* **TASK**:
Copy the listing starting at "What is the maximum value shown in the chart?" and ending at "The value of", substituting "highest" for "maximum" and leaving everything else unchanged.

* **RECORDS FOR THIS EXERCISE**:
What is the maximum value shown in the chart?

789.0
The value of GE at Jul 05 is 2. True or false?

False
==
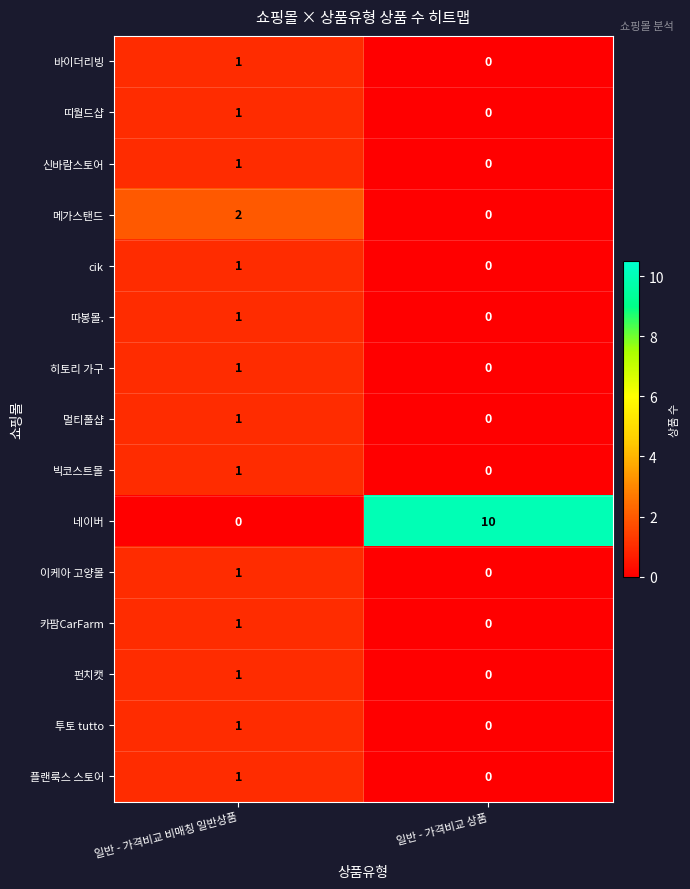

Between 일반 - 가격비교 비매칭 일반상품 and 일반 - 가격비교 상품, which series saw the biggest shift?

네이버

* **PROBLEM SOLUTION**:
What is the highest value shown in the chart?

789.0
The value of GE at Jul 05 is 2. True or false?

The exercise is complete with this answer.